§ **Data supplied**:
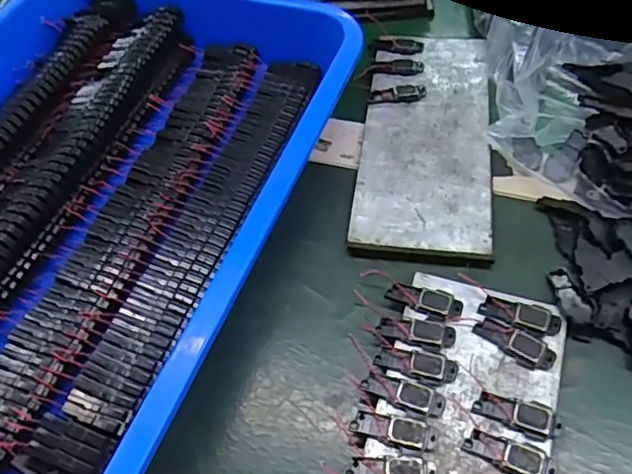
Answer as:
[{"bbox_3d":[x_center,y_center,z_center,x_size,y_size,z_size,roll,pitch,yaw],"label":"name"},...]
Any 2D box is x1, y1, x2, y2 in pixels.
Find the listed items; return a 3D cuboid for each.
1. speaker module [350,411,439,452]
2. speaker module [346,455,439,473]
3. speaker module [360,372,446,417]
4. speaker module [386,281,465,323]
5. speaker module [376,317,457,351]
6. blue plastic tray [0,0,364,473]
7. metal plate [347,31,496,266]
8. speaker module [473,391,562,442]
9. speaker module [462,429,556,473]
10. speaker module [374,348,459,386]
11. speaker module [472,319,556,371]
[{"bbox_3d":[0.036,0.088,0.273,0.039,0.005,0.013,10,55,12],"label":"speaker module"},{"bbox_3d":[0.033,0.103,0.262,0.039,0.004,0.014,4,54,7],"label":"speaker module"},{"bbox_3d":[0.041,0.074,0.282,0.039,0.005,0.013,17,56,16],"label":"speaker module"},{"bbox_3d":[0.056,0.033,0.312,0.038,0.006,0.016,20,57,18],"label":"speaker module"},{"bbox_3d":[0.051,0.048,0.300,0.038,0.004,0.015,6,54,8],"label":"speaker module"},{"bbox_3d":[-0.139,-0.038,0.359,0.262,0.048,0.377,15,56,15],"label":"blue plastic tray"},{"bbox_3d":[0.072,-0.069,0.386,0.080,0.006,0.196,5,54,8],"label":"metal plate"},{"bbox_3d":[0.093,0.081,0.274,0.038,0.005,0.016,18,57,17],"label":"speaker module"},{"bbox_3d":[0.085,0.096,0.263,0.038,0.005,0.016,21,58,19],"label":"speaker module"},{"bbox_3d":[0.049,0.062,0.291,0.039,0.004,0.014,11,55,12],"label":"speaker module"},{"bbox_3d":[0.099,0.052,0.296,0.039,0.004,0.015,32,62,25],"label":"speaker module"}]

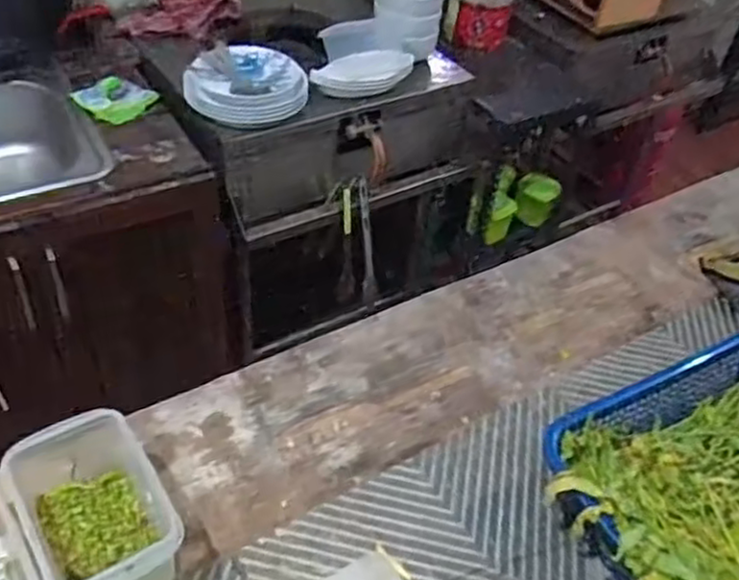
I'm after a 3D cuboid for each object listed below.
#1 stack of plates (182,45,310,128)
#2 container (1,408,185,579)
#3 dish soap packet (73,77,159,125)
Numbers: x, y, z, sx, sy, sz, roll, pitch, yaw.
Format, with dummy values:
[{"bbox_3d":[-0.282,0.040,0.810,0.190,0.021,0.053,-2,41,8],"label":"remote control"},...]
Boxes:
[{"bbox_3d":[-0.234,-0.384,1.339,0.178,0.065,0.191,32,49,25],"label":"stack of plates"},{"bbox_3d":[-0.234,0.199,0.616,0.104,0.098,0.170,-23,50,-27],"label":"container"},{"bbox_3d":[-0.477,-0.358,1.345,0.119,0.039,0.102,20,45,15],"label":"dish soap packet"}]

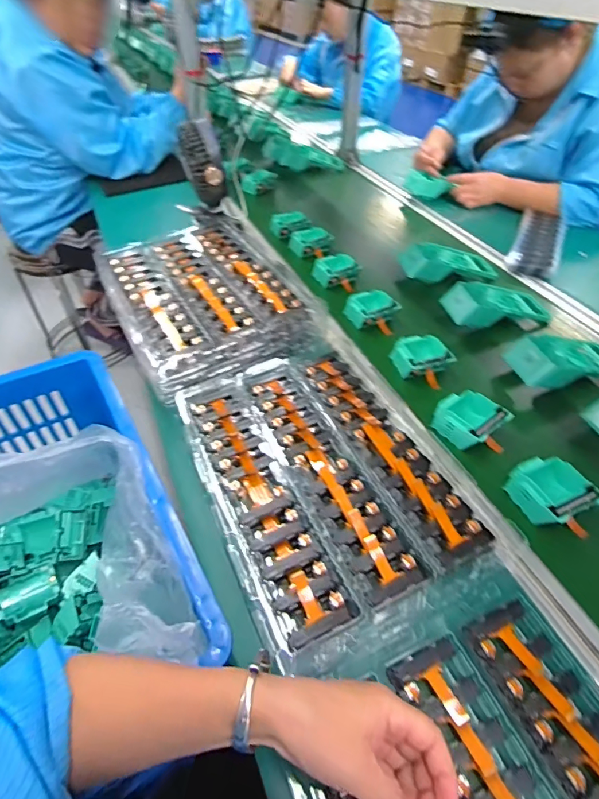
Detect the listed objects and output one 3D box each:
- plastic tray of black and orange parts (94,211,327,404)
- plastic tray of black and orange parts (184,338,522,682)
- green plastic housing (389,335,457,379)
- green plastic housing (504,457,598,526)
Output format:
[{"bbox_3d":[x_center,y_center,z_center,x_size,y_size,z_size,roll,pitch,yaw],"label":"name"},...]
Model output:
[{"bbox_3d":[-0.181,-0.209,0.759,0.289,0.044,0.461,-22,50,-19],"label":"plastic tray of black and orange parts"},{"bbox_3d":[0.016,0.080,0.521,0.253,0.025,0.375,-22,50,-19],"label":"plastic tray of black and orange parts"},{"bbox_3d":[0.188,-0.068,0.695,0.081,0.042,0.081,-14,48,-13],"label":"green plastic housing"},{"bbox_3d":[0.297,0.114,0.520,0.077,0.045,0.083,-19,49,-17],"label":"green plastic housing"}]

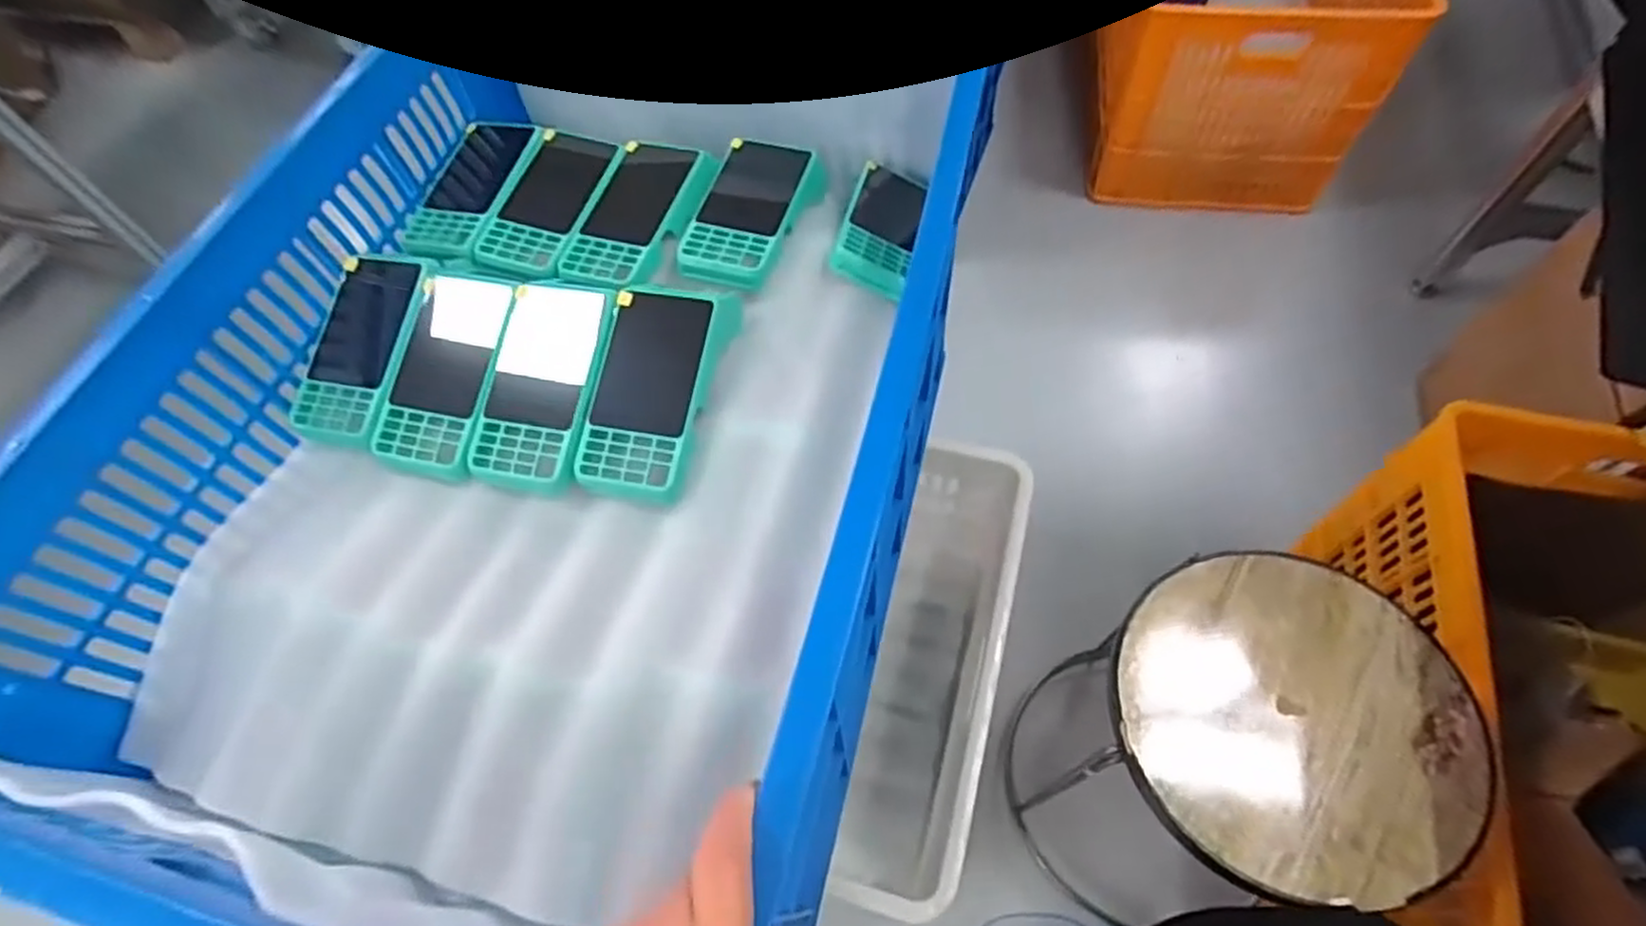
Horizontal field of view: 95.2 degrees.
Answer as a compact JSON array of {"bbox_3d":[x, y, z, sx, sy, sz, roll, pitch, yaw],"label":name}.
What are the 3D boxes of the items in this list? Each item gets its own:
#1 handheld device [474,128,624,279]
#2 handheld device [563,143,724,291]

§ **What to produce**: Transcribe the preceding listing in its entirety and with exact wording, leaving out pictures.

§ **Result below**:
Answer as:
[{"bbox_3d":[x_center,y_center,z_center,x_size,y_size,z_size,roll,pitch,yaw],"label":"name"},...]
Any 2D box is x1, y1, x2, y2 in pixels.
Find the listed items; return a 3D cuboid for each.
1. speaker module [350,411,439,452]
2. speaker module [346,455,439,473]
3. speaker module [360,372,446,417]
4. speaker module [386,281,465,323]
5. speaker module [376,317,457,351]
6. blue plastic tray [0,0,364,473]
7. metal plate [347,31,496,266]
8. speaker module [473,391,562,442]
9. speaker module [462,429,556,473]
10. speaker module [374,348,459,386]
11. speaker module [472,319,556,371]
[{"bbox_3d":[0.036,0.088,0.273,0.039,0.005,0.013,10,55,12],"label":"speaker module"},{"bbox_3d":[0.033,0.103,0.262,0.039,0.004,0.014,4,54,7],"label":"speaker module"},{"bbox_3d":[0.041,0.074,0.282,0.039,0.005,0.013,17,56,16],"label":"speaker module"},{"bbox_3d":[0.056,0.033,0.312,0.038,0.006,0.016,20,57,18],"label":"speaker module"},{"bbox_3d":[0.051,0.048,0.300,0.038,0.004,0.015,6,54,8],"label":"speaker module"},{"bbox_3d":[-0.139,-0.038,0.359,0.262,0.048,0.377,15,56,15],"label":"blue plastic tray"},{"bbox_3d":[0.072,-0.069,0.386,0.080,0.006,0.196,5,54,8],"label":"metal plate"},{"bbox_3d":[0.093,0.081,0.274,0.038,0.005,0.016,18,57,17],"label":"speaker module"},{"bbox_3d":[0.085,0.096,0.263,0.038,0.005,0.016,21,58,19],"label":"speaker module"},{"bbox_3d":[0.049,0.062,0.291,0.039,0.004,0.014,11,55,12],"label":"speaker module"},{"bbox_3d":[0.099,0.052,0.296,0.039,0.004,0.015,32,62,25],"label":"speaker module"}]

I'm after a 3D cuboid for each object listed below.
#1 stack of plates (182,45,310,128)
#2 container (1,408,185,579)
#3 dish soap packet (73,77,159,125)
Numbers: x, y, z, sx, sy, sz, roll, pitch, yaw.
Format, with dummy values:
[{"bbox_3d":[-0.282,0.040,0.810,0.190,0.021,0.053,-2,41,8],"label":"remote control"},...]
Boxes:
[{"bbox_3d":[-0.234,-0.384,1.339,0.178,0.065,0.191,32,49,25],"label":"stack of plates"},{"bbox_3d":[-0.234,0.199,0.616,0.104,0.098,0.170,-23,50,-27],"label":"container"},{"bbox_3d":[-0.477,-0.358,1.345,0.119,0.039,0.102,20,45,15],"label":"dish soap packet"}]

Detect the listed objects and output one 3D box each:
- plastic tray of black and orange parts (94,211,327,404)
- plastic tray of black and orange parts (184,338,522,682)
- green plastic housing (389,335,457,379)
- green plastic housing (504,457,598,526)
Output format:
[{"bbox_3d":[x_center,y_center,z_center,x_size,y_size,z_size,roll,pitch,yaw],"label":"name"},...]
Model output:
[{"bbox_3d":[-0.181,-0.209,0.759,0.289,0.044,0.461,-22,50,-19],"label":"plastic tray of black and orange parts"},{"bbox_3d":[0.016,0.080,0.521,0.253,0.025,0.375,-22,50,-19],"label":"plastic tray of black and orange parts"},{"bbox_3d":[0.188,-0.068,0.695,0.081,0.042,0.081,-14,48,-13],"label":"green plastic housing"},{"bbox_3d":[0.297,0.114,0.520,0.077,0.045,0.083,-19,49,-17],"label":"green plastic housing"}]

Horizontal field of view: 95.2 degrees.
Answer as a compact JSON array of {"bbox_3d":[x, y, z, sx, sy, sz, roll, pitch, yaw],"label":name}.
What are the 3D boxes of the items in this list? Each item gets its own:
#1 handheld device [474,128,624,279]
#2 handheld device [563,143,724,291]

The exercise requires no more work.